La persistente escasez de gas licuado de petróleo en Bolivia está forzando a sectores productivos como la avicultura, la panificación y la gastronomía a operar al límite de su capacidad, con restricciones en el suministro, incremento de costos operativos y dificultades logísticas que pueden afectar la oferta de productos básicos y el equilibrio del mercado interno.

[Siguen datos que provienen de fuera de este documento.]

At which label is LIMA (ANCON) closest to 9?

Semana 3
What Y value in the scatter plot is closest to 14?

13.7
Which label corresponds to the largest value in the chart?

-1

Sectores productivos y consumidores en Bolivia enfrentan escasez de GLP, evidenciada por largas filas y restricciones de venta, así como reventa a precios por encima del valor oficial de Bs 22,50 por garrafa, alcanzando Bs 30-40 en mercados secundarios. A nivel nacional, se distribuyen alrededor de 170.932 garrafas diarias, pero el contrabando de este energético representaría unas pérdidas de aproximadamente US$200.000 por día para la economía local, según autoridades del sector hidrocarburos.

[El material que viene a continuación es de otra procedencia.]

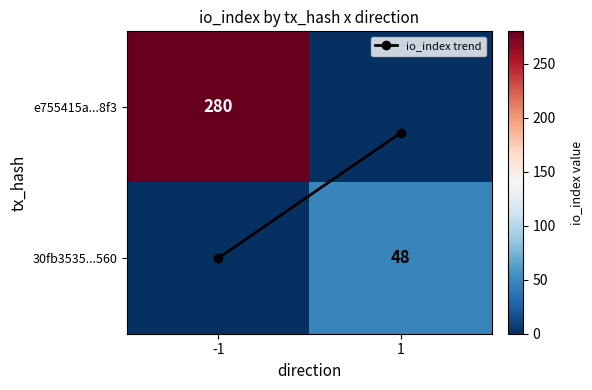

What is the highest value of the e755415a...8f3 series?

280.0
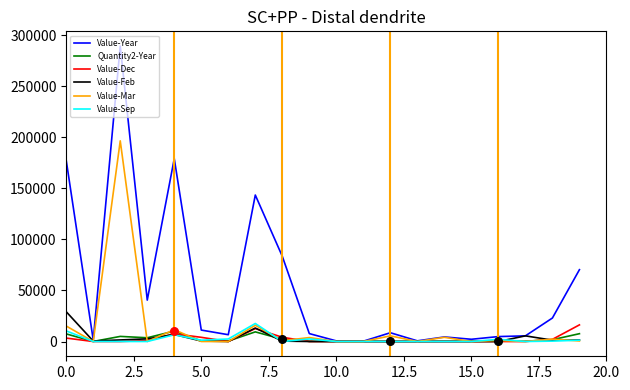

Which series has the largest total across all categories?

Value-Year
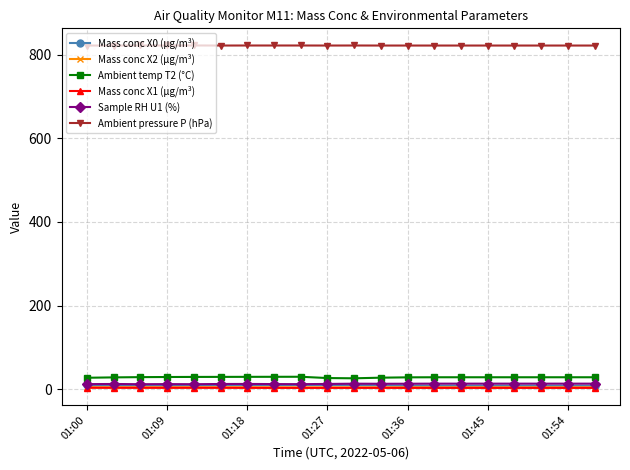

What is the maximum value for Ambient temp T2 (°C)?

29.4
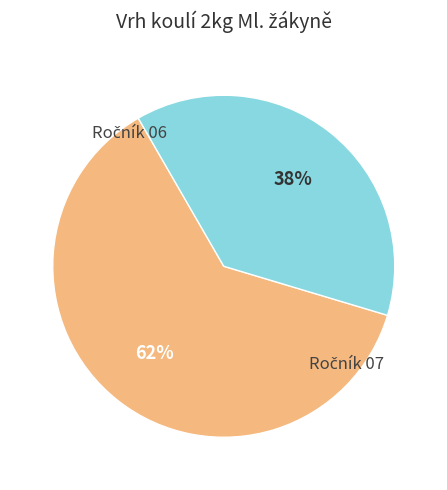

Count the number of slices in the pie.

2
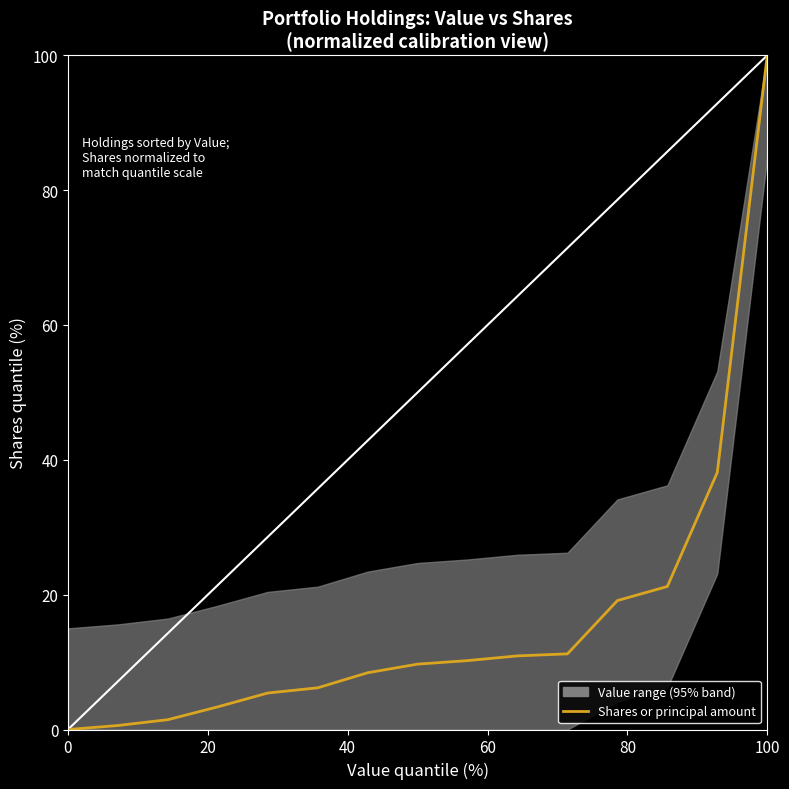

What is the difference between the maximum and minimum values?

100.0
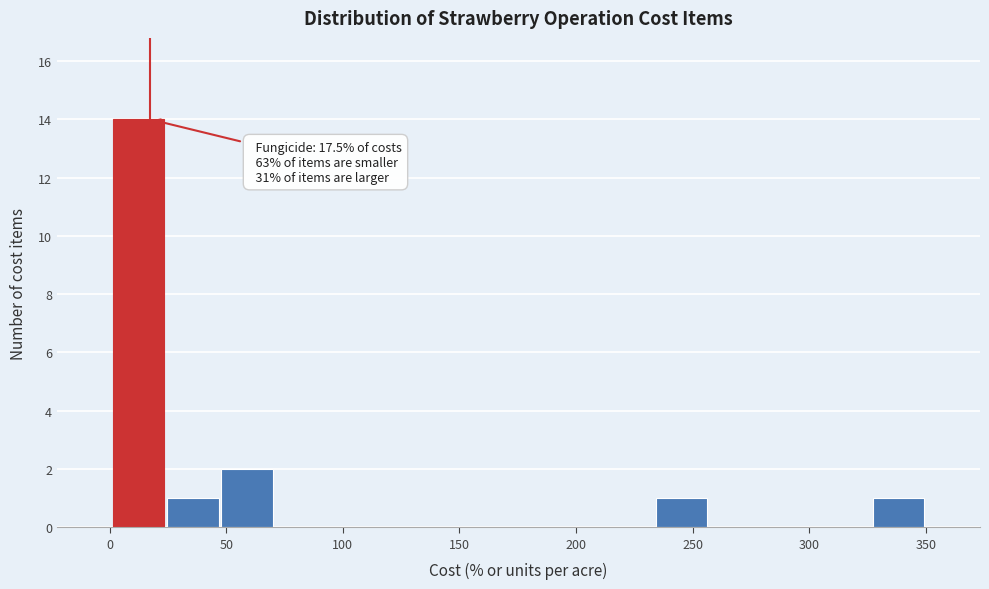

Over which range of the x-axis is the bar tallest?

0 to 25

La caída sostenida de la producción de GLP en regiones productoras como Santa Cruz, donde los volúmenes actuales son sustancialmente inferiores a los registrados en años anteriores, indica una tendencia de declive estructural de la oferta energética doméstica que contribuye al desabastecimiento general.
Impacto económico por sector
La falta de GLP limita la capacidad de mantener temperaturas controladas en las primeras etapas de crianza de pollitos, lo que puede traducirse en debilitamiento del sistema inmunológico de las aves y menores rendimientos productivos. Un productor requiere entre 70 y 80 garrafas durante los primeros 15-17 días de crianza por cada 10.000 pollitos, volumen que actualmente resulta difícil de obtener, especialmente para criadores pequeños y medianos.
El sector panificador necesita aproximadamente una garrafa de gas por quintal de harina y un mínimo de dos garrafas al día para operaciones normales. La restricción en el suministro y la reventa de garrafas elevan los costos operativos, afectando la capacidad de mantener precios competitivos en productos básicos como el pan. Negocios gastronómicos pequeños reportan que el acceso al GLP se ha vuelto impredecible, obligándolos a competir por recursos limitados y, en algunos casos, recurrir a alternativas como carbón o leña, que no siempre son viables ni eficientes. La incertidumbre en el abastecimiento puede traducirse en disrupciones en servicio y posibles reducciones en volumen de ventas.
Relevancia estructural
La escasez de GLP debe analizarse también dentro de un contexto más amplio de presiones energéticas en Bolivia. La producción de gas natural (insumo del GLP) ha registrado una caída sostenida en años recientes, reduciendo la capacidad de satisfacer la demanda interna sin recurrir a importaciones. Esta dinámica contribuye a tensiones en la balanza comercial y presión sobre reservas de divisas, dado que Bolivia importa combustibles para cubrir brechas de oferta energética.
La escasez de gas licuado de petróleo en Bolivia no es un fenómeno aislado de corto plazo, sino un síntoma de desafíos estructurales en el sector energético que repercute en cadenas productivas esenciales. Los sectores de avicultura, panificación y gastronomía, al requerir GLP como insumo básico, enfrentan costos operativos crecientes y dificultades logísticas que pueden traducirse en menores rendimientos productivos y presión sobre precios finales. La situación subraya la necesidad de abordar el abastecimiento energético como un componente estratégico de política económica, con implicaciones directas para la competitividad, el mercado laboral y el balance entre oferta interna y demanda de bienes alimentarios.